William Watts explains why the stock market hasn’t fared worse as the Federal Reserve has signaled more aggressive interest-rate increases.
A counterargument for bank stocks
While the Treasury yield curve for 5-, 7- and 10-year notes has been inverted, the spread between yields on 3-month Treasury bills and two-year Treasury notes has widened considerably. This is good news for banks, as loans reprice at higher interest rates while the cost of deposits remain low.
Sam Peters of ClearBridge makes the case for bank stocks as industry profitability increases and credit quality remains strong.
Is Tesla’s stock cheap?
Tesla CEO Elon Musk with a Tesla Model Y.
AFP via Getty Images
Shares of Tesla were down 18% through March 24 from their closing high on Nov 4. The electric car maker’s factory in Berlin opened this week and is expected to add 500,000 units to the company’s annual production capacity.
Wedbush analyst Dan Ives, a longtime Tesla bull, believes Tesla’s stock has been oversold.
Related: We calculated how much more gas is costing for every type of vehicle — see how yours stacks up
Help me retire!
Alessandra Malito writes the Help Me Retire column. This week she has practical advice for a self-described spendthrift who is 60 years old.
The Big Move: My husband and I owe $87,000 on our mortgage and have $400,000 in savings. Should we sell our home now to prepare for retirement?
Read on if you are on Medicare or plan to retire soon: Medicare Advantage enrollment period is coming to an end – how to make sense of your healthcare before it’s too late
The best and worst of exchange-traded funds
In this week’s ETF Wrap column, Christine Idzelis lists the best and worst industry performers.
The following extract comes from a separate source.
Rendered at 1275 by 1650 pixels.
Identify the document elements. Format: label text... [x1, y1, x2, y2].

It also includes interviews with Scott Helfstein, executive director of thematic investing at ProShares, and Matthew Bartolini, head of SPDR Americas Research at State Street Global Advisors.
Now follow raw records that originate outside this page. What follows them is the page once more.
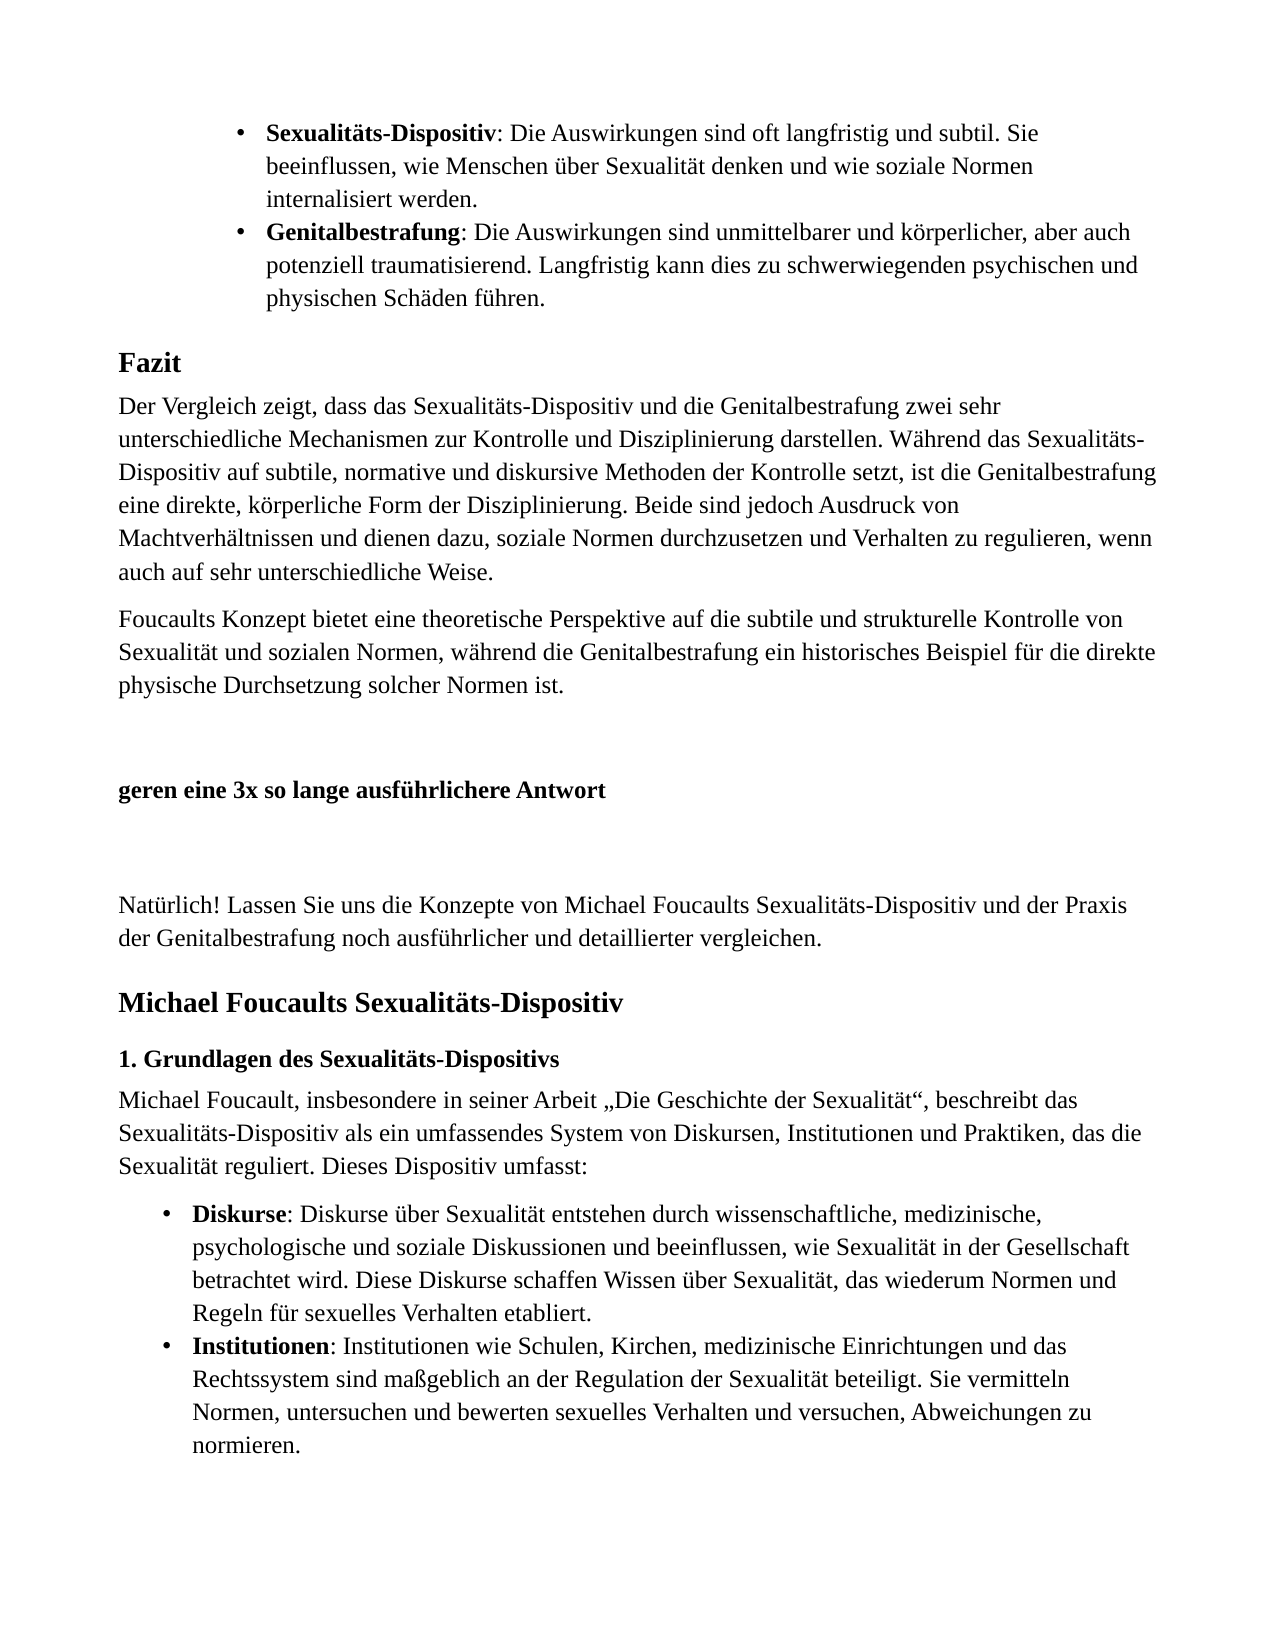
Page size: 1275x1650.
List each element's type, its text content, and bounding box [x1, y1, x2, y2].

subtitle 1. Grundlagen des Sexualitäts-Dispositivs [118, 1044, 1157, 1073]
text geren eine 3x so lange ausführlichere Antwort [118, 775, 1157, 804]
list Sexualitäts-Dispositiv: Die Auswirkungen sind oft langfristig und subtil. Sie beeinflussen, wie Menschen über Sexualität denken und wie soziale Normen internalisiert werden. [236, 118, 1157, 213]
text Der Vergleich zeigt, dass das Sexualitäts-Dispositiv und die Genitalbestrafung zwei sehr unterschiedliche Mechanismen zur Kontrolle und Disziplinierung darstellen. Während das Sexualitäts-Dispositiv auf subtile, normative und diskursive Methoden der Kontrolle setzt, ist die Genitalbestrafung eine direkte, körperliche Form der Disziplinierung. Beide sind jedoch Ausdruck von Machtverhältnissen und dienen dazu, soziale Normen durchzusetzen und Verhalten zu regulieren, wenn auch auf sehr unterschiedliche Weise. [118, 391, 1157, 585]
text Natürlich! Lassen Sie uns die Konzepte von Michael Foucaults Sexualitäts-Dispositiv und der Praxis der Genitalbestrafung noch ausführlicher und detaillierter vergleichen. [118, 890, 1157, 952]
list Diskurse: Diskurse über Sexualität entstehen durch wissenschaftliche, medizinische, psychologische und soziale Diskussionen und beeinflussen, wie Sexualität in der Gesellschaft betrachtet wird. Diese Diskurse schaffen Wissen über Sexualität, das wiederum Normen und Regeln für sexuelles Verhalten etabliert. [162, 1199, 1157, 1327]
list Institutionen: Institutionen wie Schulen, Kirchen, medizinische Einrichtungen und das Rechtssystem sind maßgeblich an der Regulation der Sexualität beteiligt. Sie vermitteln Normen, untersuchen und bewerten sexuelles Verhalten und versuchen, Abweichungen zu normieren. [162, 1331, 1157, 1459]
list Genitalbestrafung: Die Auswirkungen sind unmittelbarer und körperlicher, aber auch potenziell traumatisierend. Langfristig kann dies zu schwerwiegenden psychischen und physischen Schäden führen. [236, 217, 1157, 312]
subtitle Michael Foucaults Sexualitäts-Dispositiv [118, 986, 1157, 1019]
text Michael Foucault, insbesondere in seiner Arbeit „Die Geschichte der Sexualität“, beschreibt das Sexualitäts-Dispositiv als ein umfassendes System von Diskursen, Institutionen und Praktiken, das die Sexualität reguliert. Dieses Dispositiv umfasst: [118, 1085, 1157, 1180]
subtitle Fazit [118, 345, 1157, 379]
text Foucaults Konzept bietet eine theoretische Perspektive auf die subtile und strukturelle Kontrolle von Sexualität und sozialen Normen, während die Genitalbestrafung ein historisches Beispiel für die direkte physische Durchsetzung solcher Normen ist. [118, 604, 1157, 699]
If Social Security provides most of your income, do you need to file a tax return?
Probably not, but it might be in your interest to file a return anyway, as Jim Blankenship explains.
Related: Here are some retirement-planning mistakes to avoid
How different companies handle inflation
Tonya Garcia looks deeper into inflation: Procter & Gamble’s focus on quality is expected to help the company benefit from higher prices. Warby Parker is taking a different approach to pricing for prescription glasses.
Why your retirement move may fail
MarketWatch photo illustration/iStockphoto
Dawn Fleming and her husband made a success of their move to Mexico, but some people have regretted similar moves. While she focuses on how people plan to retire outside of the U.S., some of the reasons these moves can fail are more closely tied to how people think, rather than where they go.
With the world market for fossil fuels disrupted by Russia’s invasion of Ukraine, rising demand for energy in a growing economy and a long runway for various green energy supplies, Michael Brush lists 10 ways to invest for a revival of nuclear power.
Going to China
Some professional investors consider China “uninvestable” because of restrictions on the availability of audit reports to investors or because regulatory changes that have disrupted many tech-oriented companies over the past year.
But if you are ready to invest in China, Jeff Reeves has a list of five tech stocks to consider.
One of the best aspects of a sport such as golf is that you can continue playing as you grow older. But you still need to be careful. Rashelle Brown explains how golfers over the age of 50 can avoid injury.
More about aging and health:
Growing old is expensive. This might be a good way to pay for it.
An early warning of dementia: longer or more frequent napping
Crowds’ lack of wisdom
As an investor, do you adjust your portfolio based on world events or financial-market developments? Scott Nations explains how “financial herding” can hurt your investment performance over the long term.